The Wet Engine: Exploring the Mad Wild Miracle of Heart by Brian Doyle, who passed away last year at age 60, leaving 20-some books. Too few from such a gifted, gentle soul. The impetus for this book began when Doyle’s infant son needed several heart surgeries. The boy grew up healthy, yet the author writes,
“Not a day goes by, not one, that I do not think of my son, tiny and round and naked and torn open and heart-chilled and swimming somewhere between death and life; and every day I think of the young grinning intense mysterious heart doctor who saved his life; and for years now I have wanted to try to write that most unwriteable man, to tell a handful of the thousands of stories that whirl around him like brilliant birds, to report a tiny percentage of the people he has saved and salved, and so thank him in some way I don’t fully understand, and also thank the Music that made him and me and my son and all of us; and somehow it seems to me that the writing down of a handful of those stories will matter in the world, be a sort of crucial chant or connective tissue between writer and readers, all of us huddled singing under the falling bombs and stars; and more and more over the years I have become absorbed and amazed at the heart itself, the wet engine of us all…”

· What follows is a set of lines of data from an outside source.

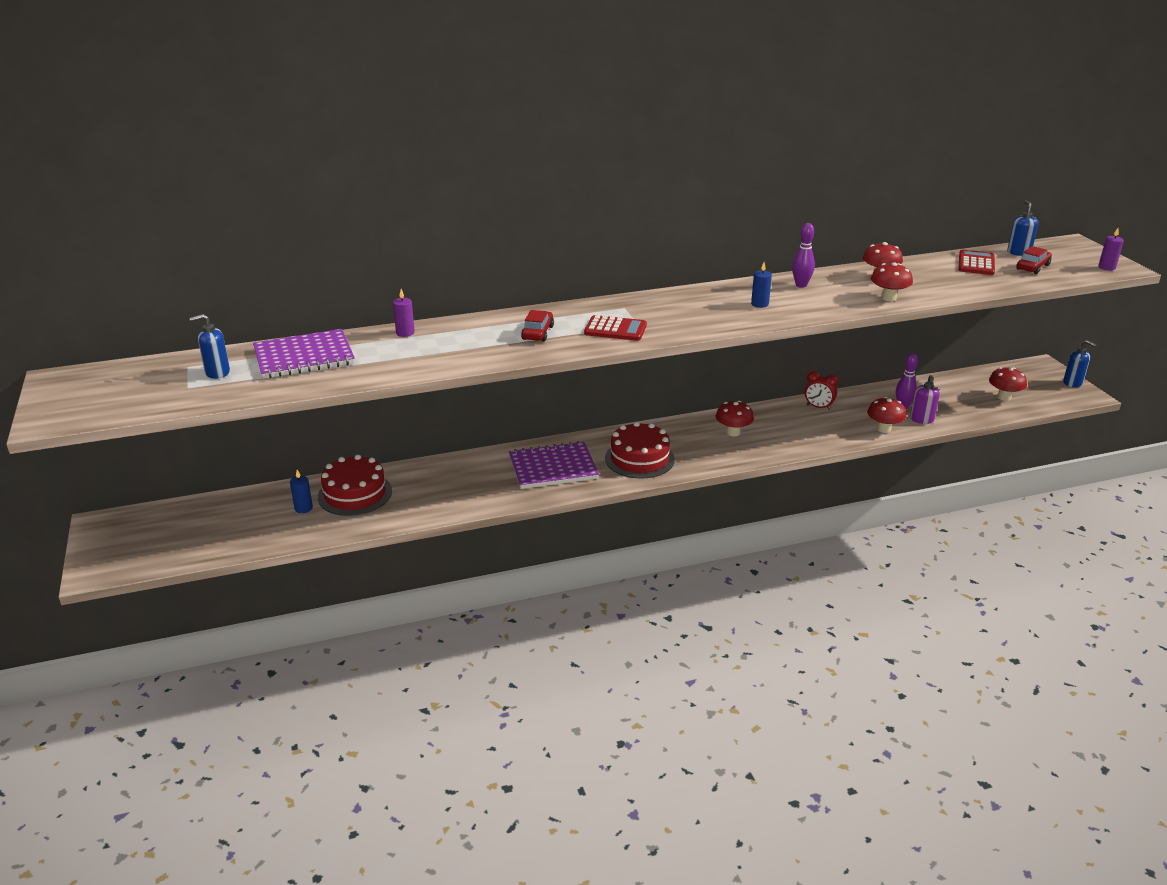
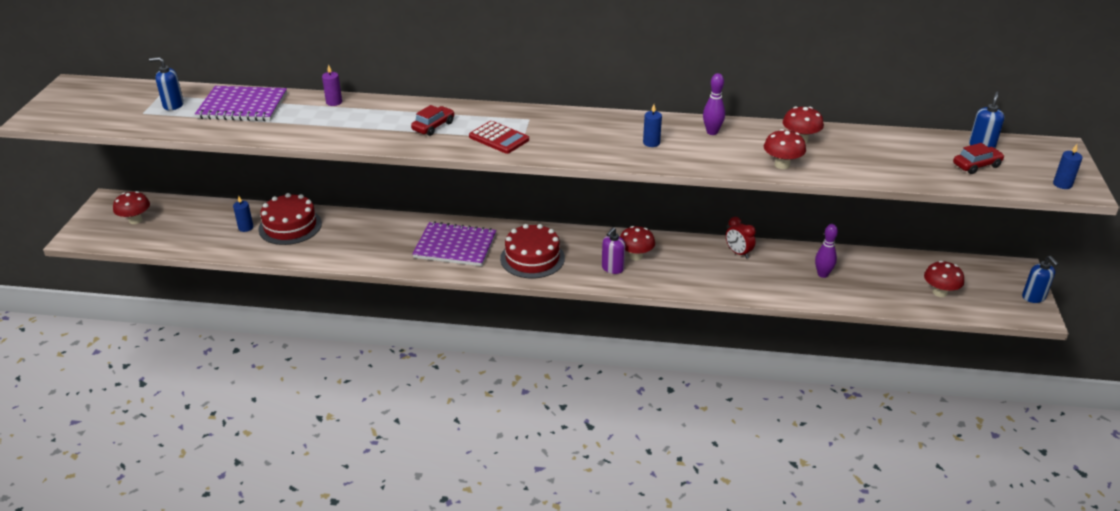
camera: 25 degrees right, 5 degrees up
red mushroom [867,397,906,433] -> red mushroom moved to [113,191,150,224]
purple soap dispenser [910,375,940,424] -> purple soap dispenser moved to [602,227,625,274]
red calculator [958,250,995,275] -> none
purple candle [1098,228,1124,271] -> blue candle [1053,144,1083,189]

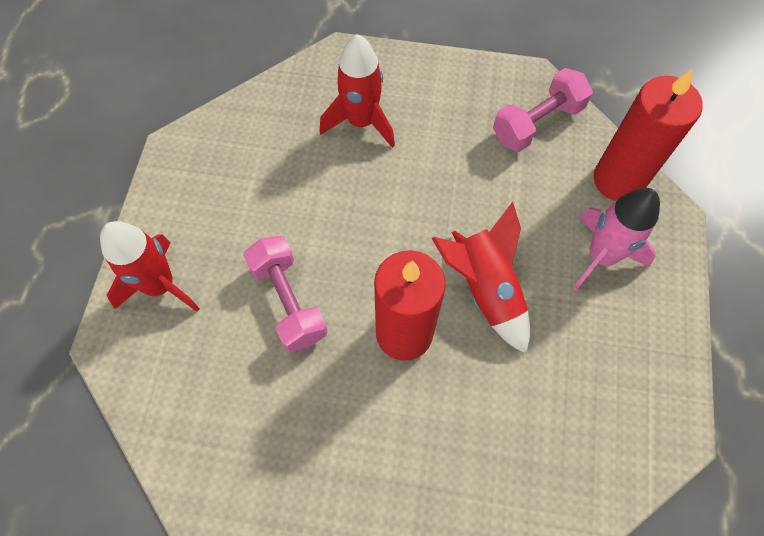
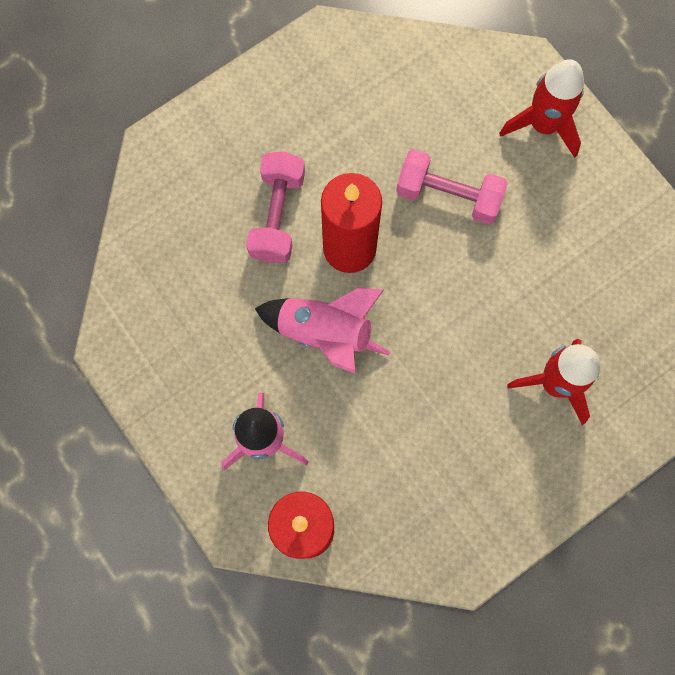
camera: 135 degrees right, 10 degrees up
red rocket [432,202,530,354] -> pink rocket [255,288,390,373]
pink dumbbell [493,68,593,152] -> pink dumbbell moved to [246,151,305,263]

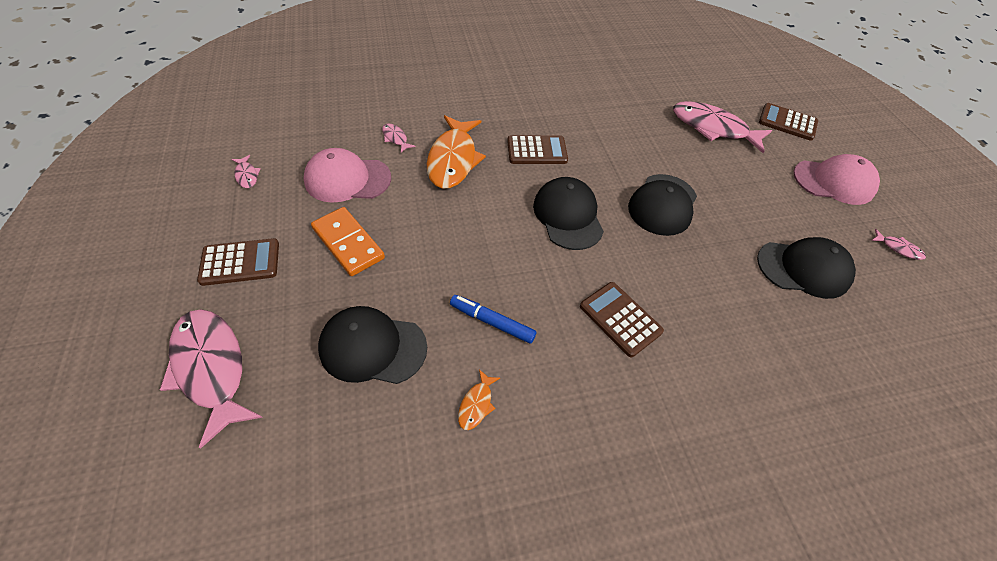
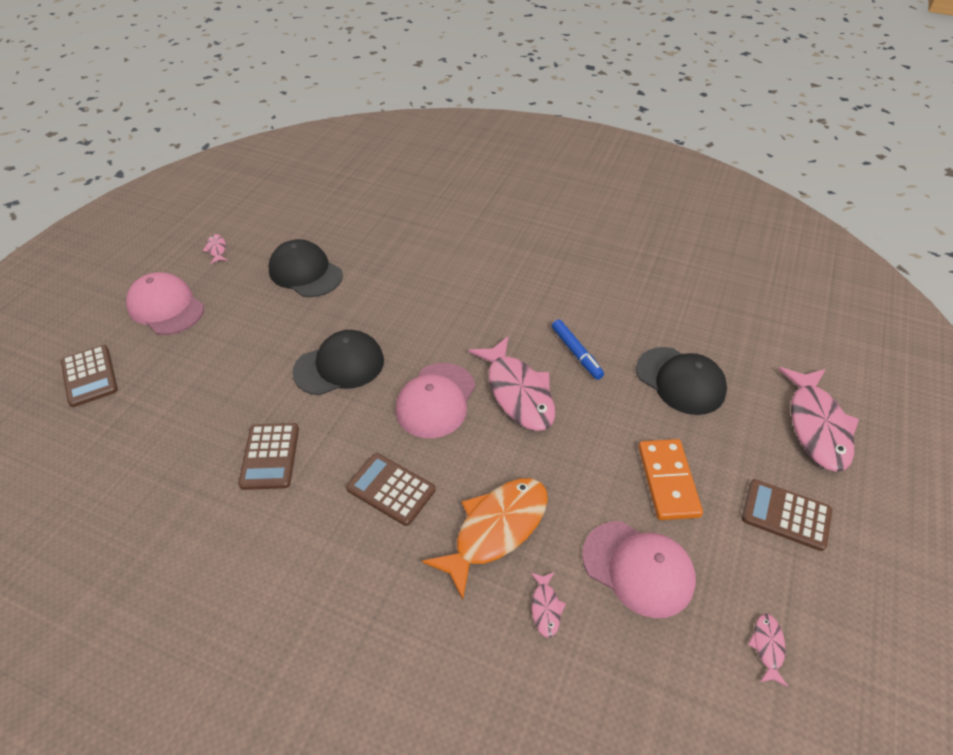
camera: 140 degrees left, 5 degrees down
orange fish [458,369,500,430] -> none
black cap [533,177,604,250] -> pink cap [395,363,476,438]
brown calculator [580,282,664,357] -> brown calculator moved to [238,423,299,490]
pink fish [673,101,772,153] -> pink fish moved to [468,337,555,431]

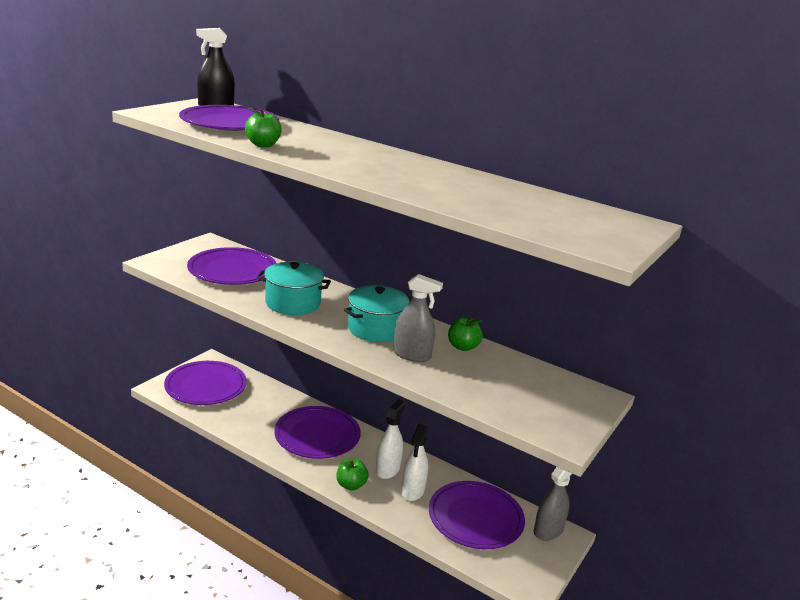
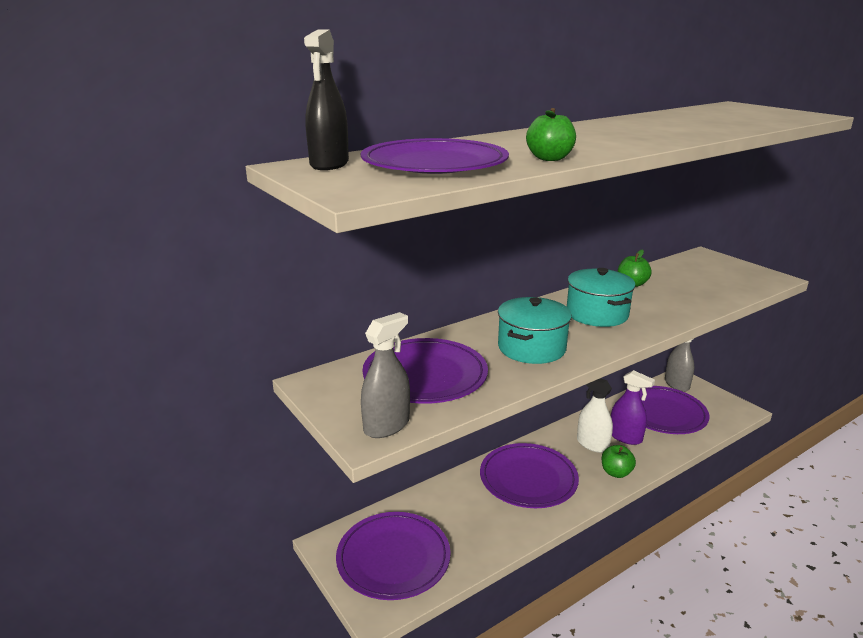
camera: 65 degrees left, 0 degrees up
grey spray bottle [393,274,443,362] -> grey spray bottle moved to [361,312,410,438]
white spray bottle [401,424,428,501] -> purple spray bottle [611,370,655,445]

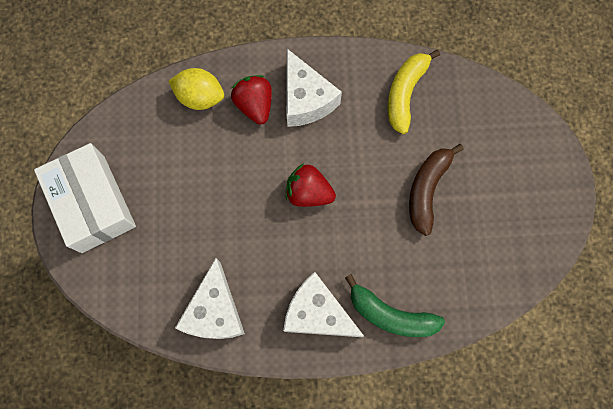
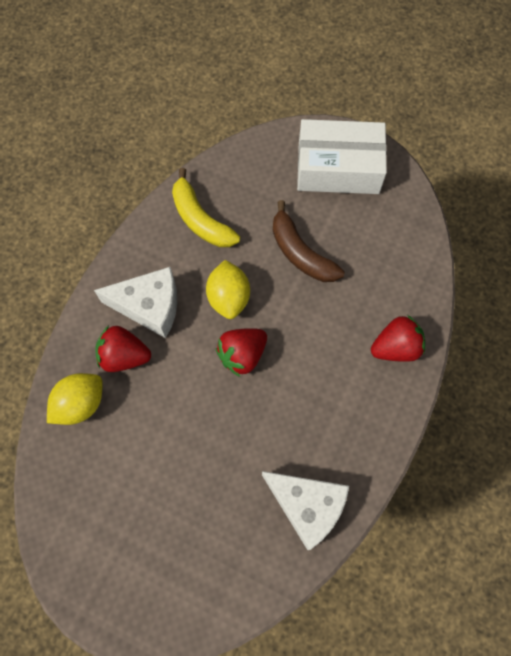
camera: 60 degrees left, 5 degrees down
white box [34,143,136,253] -> white box moved to [297,119,387,194]
white cheese [283,272,364,337] -> none
green banana [345,274,445,337] -> red strawberry [371,315,425,362]
none -> yellow lemon [206,260,250,319]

This book meanders, as the passage above meanders, into faith and science and healing. I found myself reading parts of it aloud to my husband because they were just so beautiful. It’s a perfect read for anyone, at any age, who has had heart trouble. Also perfect for the rest of us because we have hearts too.
Reincarnation Blues by Michael Poore centers on Milo, who hasn’t yet reached perfection and is nearing the cosmic limit of 10,000 incarnations. An added complication —Milo is in love with Death (who prefers to be known as Suzie). It’s a clever plot, allowing author Michael Poore to change voice and tone as he shows us dozens of these lifetimes. Some, including Milo’s life as a meatpacker, offer an insightful view of human motivation. The book is packed with tiny delights, like the occasional homage to Where The Wild Things Are. It’s also illuminated by passages like this one when Milo is trying, but failing to meditate:
“But it can’t be helped, because it’s not just your head, is it? It’s the head and soul of all the voices of all your ten thousand lives and eight thousand years and all their pasts and futures, all the cavemen and race-car drivers and milkmaids with pale cheeks, all the spacemen, crickets, economists, and witches. The voices are full of the things people are full of, the things they will carry with them into whatever future takes shape, things like waffles and hard work and things you hope no one finds out.”
At times I found the whole pretense of perfection a bit of an overreach. The between-life portions of the book felt frustrating, especially when Milo had just done something damn useful or deeply compassionate in his past life, but it still wasn’t perfect enough. If, as Reincarnation Blues insists, each soul is charged with achieving something amazingly transformative before ending the cycle of rebirth, Earth itself would be Nirvana. Or maybe that’s the point.
There are so many more books I want to talk about, but let’s hear what books are captivating you lately. It may be just the thing someone else needs to read.